In-the-money call options have an exercise price lower than the current market rate of the underlying asset. At expiration, ITM call options give the buyer the right to buy 1 BTC at the exercise price (lower than the spot market price), resulting in profit. At expiration, in-the-money put options have an exercise price higher than the current market rate of the underlying asset.
Based on a market price of around $70,000, approximately $3.9 billion worth of Bitcoin options will expire in-the-money, accounting for 41% of the $9.5 billion total open interest for the quarter. Similarly, 15% of the $5.7 billion total open interest for ETH will expire in-the-money.

Strijers explained, "These levels are higher than usual, which can also be seen from the lower maximum pain levels, of course due to the recent price increase. Higher levels of ITM expiration may lead to potential upward pressure or volatility."
The maximum pain points for BTC and ETH quarterly expirations are $50,000 and $2,600, respectively. Maximum pain is where option buyers lose the most money. The theory suggests that option sellers, typically well-capitalized institutions or traders, aim to keep the price near the maximum pain point to inflict the most loss on option buyers.
During the last bull market, Bitcoin and Ethereum consistently pulled back towards their respective maximum pain points, only to resume their upward trend after expiration.
Strijers suggested that similar dynamics may be at play, stating, "With the expiration eliminating lower maximum pain points, the market may face upward pressure."
Increased Hedging by Traders or Market Makers
David Brickell, Head of International Distribution at Toronto-based cryptocurrency platform FRNT Financial, stated that hedging activities by traders or market makers could exacerbate volatility.
Brickell mentioned in a report, "However, the biggest impact comes from market makers' gamma positions. Market makers are short about $50 million of gamma, with most concentrated around a strike price of around $70,000. As the expiration date approaches, the gamma position will become larger, and forced hedging will intensify volatility around $70,000, causing some sharp movements on both sides at that level."
Gamma measures the change in Delta, which represents the sensitivity of options to changes in the price of the underlying asset. In other words, Gamma shows the amount of Delta hedging market makers need to maintain a neutral position in response to price changes. Market makers must maintain a neutral position in the market while providing liquidity in the order book and profiting from the bid-ask spread.

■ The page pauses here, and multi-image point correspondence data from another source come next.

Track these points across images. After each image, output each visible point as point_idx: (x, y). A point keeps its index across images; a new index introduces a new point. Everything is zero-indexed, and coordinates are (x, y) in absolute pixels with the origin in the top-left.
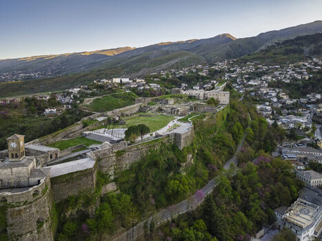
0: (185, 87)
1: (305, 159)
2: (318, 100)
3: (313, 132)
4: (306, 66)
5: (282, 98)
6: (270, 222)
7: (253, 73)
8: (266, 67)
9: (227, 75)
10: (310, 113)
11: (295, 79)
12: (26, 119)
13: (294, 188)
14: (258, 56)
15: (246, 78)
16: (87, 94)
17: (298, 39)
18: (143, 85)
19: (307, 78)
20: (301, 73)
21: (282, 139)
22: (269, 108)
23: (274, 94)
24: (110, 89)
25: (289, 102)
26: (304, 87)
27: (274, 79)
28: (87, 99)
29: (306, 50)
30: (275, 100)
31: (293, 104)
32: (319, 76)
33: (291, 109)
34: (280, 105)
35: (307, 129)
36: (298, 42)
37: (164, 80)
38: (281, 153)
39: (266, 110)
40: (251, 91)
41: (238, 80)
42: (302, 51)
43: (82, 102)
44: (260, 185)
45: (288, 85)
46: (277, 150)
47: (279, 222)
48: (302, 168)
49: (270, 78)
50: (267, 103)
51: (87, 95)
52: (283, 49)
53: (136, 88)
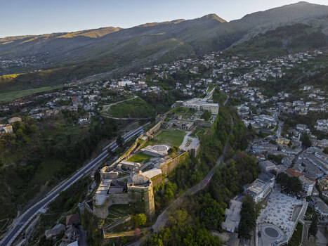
0: (180, 86)
1: (266, 152)
2: (286, 98)
3: (276, 130)
4: (281, 63)
5: (258, 98)
6: (241, 192)
7: (237, 69)
8: (248, 62)
9: (214, 71)
10: (278, 111)
11: (271, 77)
12: (67, 128)
13: (255, 173)
15: (231, 75)
16: (103, 101)
17: (279, 29)
18: (146, 89)
19: (281, 76)
20: (276, 72)
21: (253, 137)
22: (247, 108)
23: (252, 94)
24: (122, 96)
25: (263, 102)
26: (277, 85)
27: (254, 78)
28: (105, 106)
29: (285, 42)
30: (253, 99)
31: (266, 103)
32: (291, 74)
33: (264, 107)
34: (256, 105)
35: (272, 127)
36: (280, 33)
37: (161, 81)
38: (251, 148)
39: (245, 111)
40: (234, 91)
41: (224, 77)
42: (280, 45)
43: (101, 108)
44: (236, 173)
45: (264, 83)
46: (249, 145)
47: (245, 192)
48: (264, 159)
49: (250, 77)
50: (247, 103)
51: (103, 103)
52: (265, 41)
53: (140, 91)
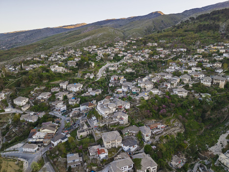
4: (221, 54)
7: (143, 63)
8: (167, 52)
14: (166, 33)
17: (214, 13)
27: (155, 92)
29: (223, 25)
36: (214, 16)
42: (217, 28)
52: (197, 25)
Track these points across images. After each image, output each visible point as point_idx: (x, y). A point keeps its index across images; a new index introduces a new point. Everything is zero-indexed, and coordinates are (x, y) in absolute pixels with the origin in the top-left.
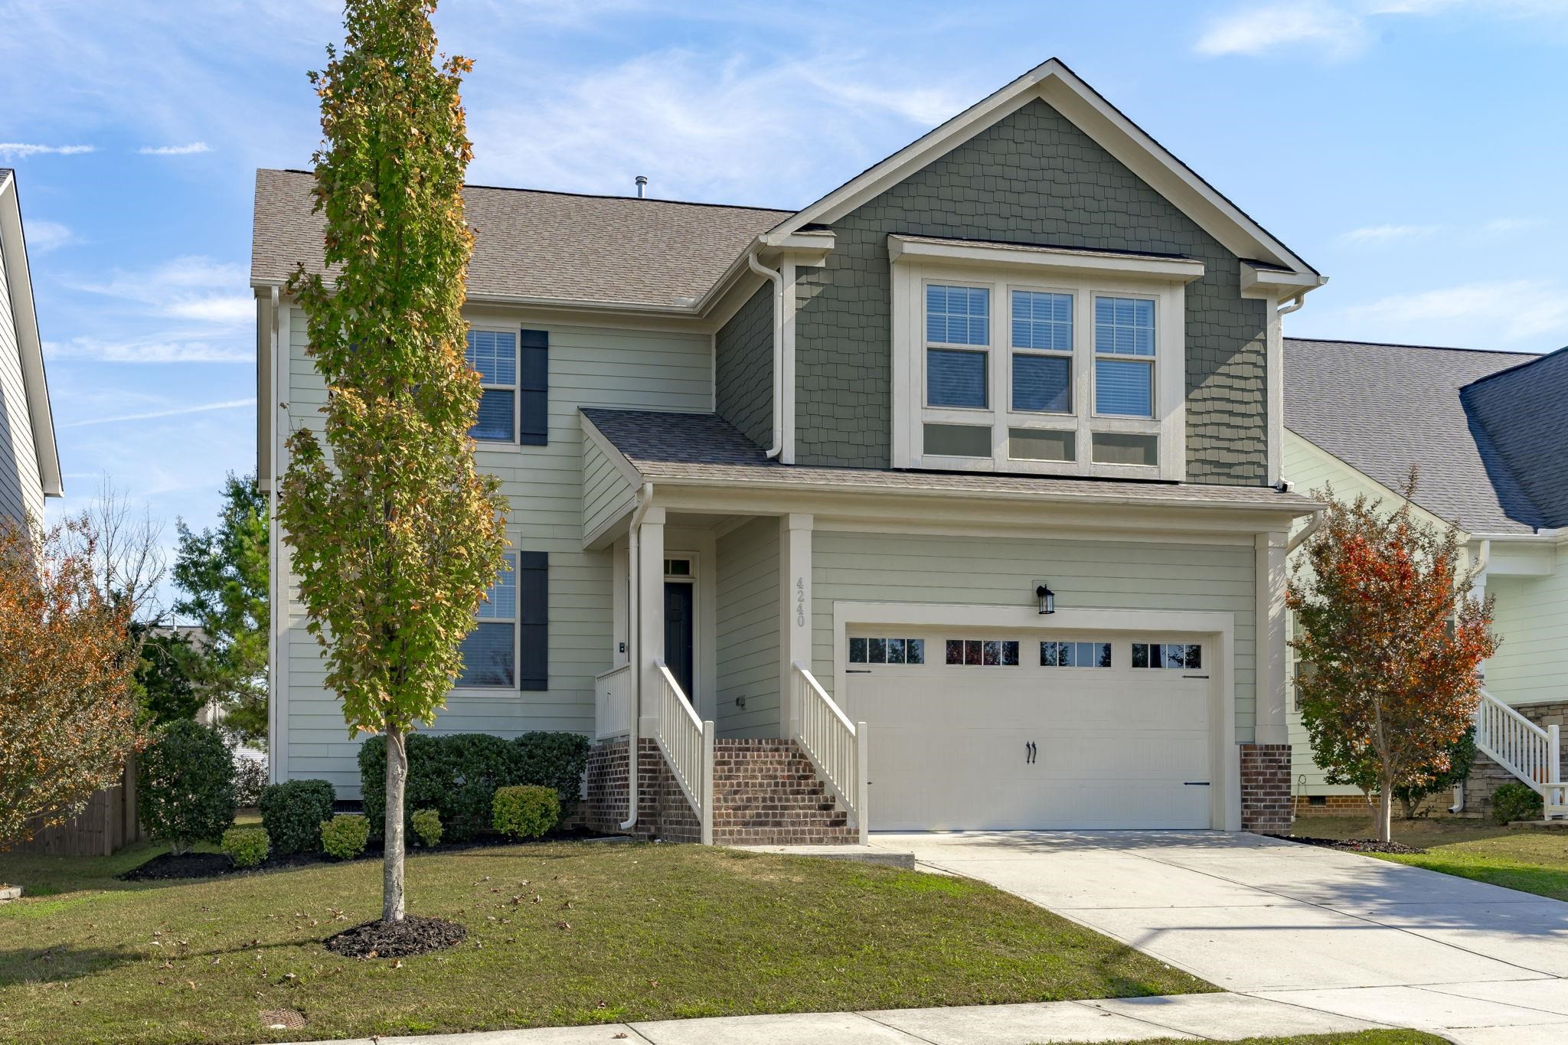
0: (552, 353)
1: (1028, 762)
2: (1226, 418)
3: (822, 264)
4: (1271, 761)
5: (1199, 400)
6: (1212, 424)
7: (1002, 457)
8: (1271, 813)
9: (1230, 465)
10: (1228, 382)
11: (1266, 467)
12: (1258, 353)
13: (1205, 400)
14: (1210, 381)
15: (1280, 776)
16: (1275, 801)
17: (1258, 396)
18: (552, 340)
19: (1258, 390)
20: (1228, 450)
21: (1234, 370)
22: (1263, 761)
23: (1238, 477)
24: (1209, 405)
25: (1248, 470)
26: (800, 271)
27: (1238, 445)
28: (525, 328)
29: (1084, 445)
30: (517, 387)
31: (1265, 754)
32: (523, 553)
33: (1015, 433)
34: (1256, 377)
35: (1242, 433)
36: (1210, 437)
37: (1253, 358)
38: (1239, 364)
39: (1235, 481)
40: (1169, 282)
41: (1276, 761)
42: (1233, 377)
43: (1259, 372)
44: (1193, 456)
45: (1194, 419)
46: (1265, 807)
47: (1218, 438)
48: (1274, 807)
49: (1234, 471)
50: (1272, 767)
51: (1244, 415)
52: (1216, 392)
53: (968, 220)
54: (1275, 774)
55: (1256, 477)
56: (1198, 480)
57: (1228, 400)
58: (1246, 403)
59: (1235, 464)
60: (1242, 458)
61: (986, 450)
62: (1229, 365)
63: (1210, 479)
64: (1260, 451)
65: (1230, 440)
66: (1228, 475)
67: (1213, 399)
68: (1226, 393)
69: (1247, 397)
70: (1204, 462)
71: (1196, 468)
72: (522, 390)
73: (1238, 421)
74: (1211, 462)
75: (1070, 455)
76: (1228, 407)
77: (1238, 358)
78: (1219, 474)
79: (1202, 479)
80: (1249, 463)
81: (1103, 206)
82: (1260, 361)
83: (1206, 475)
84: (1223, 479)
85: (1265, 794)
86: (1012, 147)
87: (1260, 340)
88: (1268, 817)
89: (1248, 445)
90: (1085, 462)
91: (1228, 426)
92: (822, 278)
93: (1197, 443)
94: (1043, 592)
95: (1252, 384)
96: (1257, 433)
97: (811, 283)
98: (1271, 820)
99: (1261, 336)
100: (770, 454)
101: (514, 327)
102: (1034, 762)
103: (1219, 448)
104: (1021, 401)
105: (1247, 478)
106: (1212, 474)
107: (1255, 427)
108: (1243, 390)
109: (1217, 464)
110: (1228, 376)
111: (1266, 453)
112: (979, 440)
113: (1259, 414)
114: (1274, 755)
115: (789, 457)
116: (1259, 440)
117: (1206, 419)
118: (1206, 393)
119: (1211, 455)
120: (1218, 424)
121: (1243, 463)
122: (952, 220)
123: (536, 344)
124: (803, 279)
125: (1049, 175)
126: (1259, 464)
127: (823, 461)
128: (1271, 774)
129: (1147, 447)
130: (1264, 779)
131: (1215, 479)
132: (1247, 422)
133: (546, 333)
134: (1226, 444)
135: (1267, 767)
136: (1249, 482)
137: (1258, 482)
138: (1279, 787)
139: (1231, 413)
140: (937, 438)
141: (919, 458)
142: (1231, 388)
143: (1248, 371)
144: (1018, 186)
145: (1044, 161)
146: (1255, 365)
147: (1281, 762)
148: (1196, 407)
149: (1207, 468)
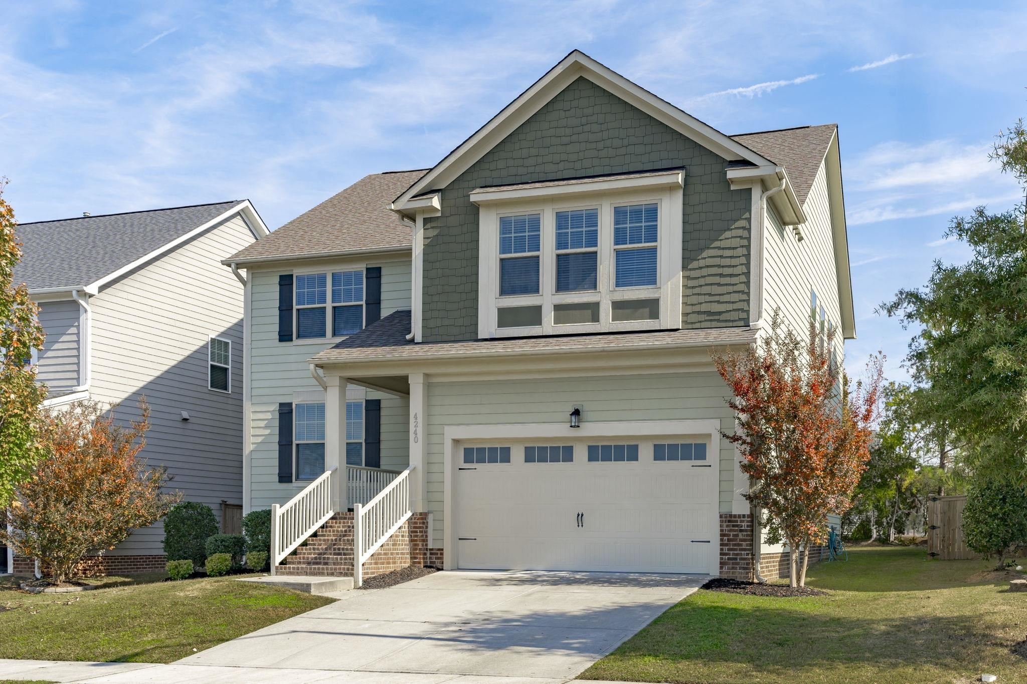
0: (384, 280)
1: (578, 526)
2: (717, 280)
3: (439, 214)
4: (733, 526)
5: (697, 269)
6: (706, 285)
7: (549, 324)
8: (733, 564)
9: (720, 313)
10: (720, 253)
11: (748, 312)
12: (743, 228)
13: (701, 268)
14: (704, 255)
15: (741, 536)
16: (737, 554)
17: (743, 260)
18: (383, 272)
19: (743, 255)
20: (718, 302)
21: (723, 244)
22: (727, 526)
23: (726, 321)
24: (705, 272)
25: (734, 316)
26: (426, 221)
27: (726, 298)
28: (369, 267)
29: (606, 311)
30: (363, 303)
31: (729, 521)
32: (367, 401)
33: (558, 308)
34: (742, 246)
35: (731, 289)
36: (705, 294)
37: (740, 232)
38: (728, 239)
39: (724, 324)
40: (671, 188)
41: (737, 526)
42: (723, 249)
43: (745, 242)
44: (689, 309)
45: (691, 283)
46: (729, 559)
47: (710, 295)
48: (736, 559)
49: (722, 317)
50: (735, 531)
51: (731, 276)
52: (710, 262)
53: (531, 169)
54: (737, 535)
55: (740, 319)
56: (695, 326)
57: (719, 266)
58: (733, 266)
59: (724, 312)
60: (730, 307)
61: (538, 321)
62: (721, 240)
63: (704, 325)
64: (744, 300)
65: (720, 295)
66: (718, 321)
67: (707, 266)
68: (717, 261)
69: (734, 262)
70: (699, 313)
71: (693, 318)
72: (366, 304)
73: (727, 280)
74: (705, 313)
75: (595, 318)
76: (720, 271)
77: (728, 234)
78: (711, 320)
79: (698, 325)
80: (734, 310)
81: (626, 142)
82: (745, 234)
83: (701, 322)
84: (714, 324)
85: (729, 550)
86: (563, 114)
87: (746, 219)
88: (731, 566)
89: (735, 297)
90: (607, 322)
91: (719, 284)
92: (438, 223)
93: (694, 299)
94: (576, 413)
95: (740, 251)
96: (742, 287)
97: (432, 228)
98: (733, 568)
99: (747, 215)
100: (408, 337)
101: (361, 267)
102: (582, 526)
103: (711, 302)
104: (562, 285)
105: (733, 321)
106: (706, 321)
107: (741, 283)
108: (731, 257)
109: (709, 313)
110: (719, 248)
111: (748, 301)
112: (534, 315)
113: (743, 273)
114: (737, 521)
115: (419, 339)
116: (742, 292)
117: (702, 281)
118: (702, 263)
119: (704, 308)
120: (711, 284)
121: (730, 311)
122: (521, 171)
123: (374, 275)
124: (428, 226)
125: (587, 128)
126: (743, 310)
127: (439, 338)
128: (734, 535)
129: (652, 308)
130: (728, 539)
131: (708, 324)
132: (735, 280)
133: (380, 268)
134: (717, 298)
135: (731, 531)
136: (735, 324)
137: (742, 323)
138: (741, 545)
139: (721, 275)
140: (506, 317)
141: (494, 332)
142: (721, 257)
143: (736, 242)
144: (566, 140)
145: (584, 120)
146: (741, 237)
147: (742, 527)
148: (693, 274)
149: (703, 317)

When market makers are short Gamma or hold short option positions, they buy high and sell low to hedge their books, causing market fluctuations.
Key Support at $69,000
Some traders warned that if Bitcoin falls below the $69,000 level in the coming days, the entire market will experience further pullback.
Alex Kuptsikevich, Senior Market Analyst at FxPro, stated in a report, "Traders' short-term focus will be on whether Bitcoin can retest the intraday low near $69,500 on Tuesday. Breaking this level may indicate a more sustained correction."

Cryptocurrency analyst Bruce Powers believes that over the past four days, Bitcoin has been facing resistance near the 78.6% Fibonacci retracement level, with resistance at 71,790 points. The past few days of trading have remained above the 20-day moving average. The uptrend remains intact, but the bearish divergence in the RSI suggests that the pullback may continue. A decisive rebound above this week's high of 71,290 points will trigger a bullish continuation of the uptrend, with an initial target around 77,660 points, determined by two Fibonacci levels.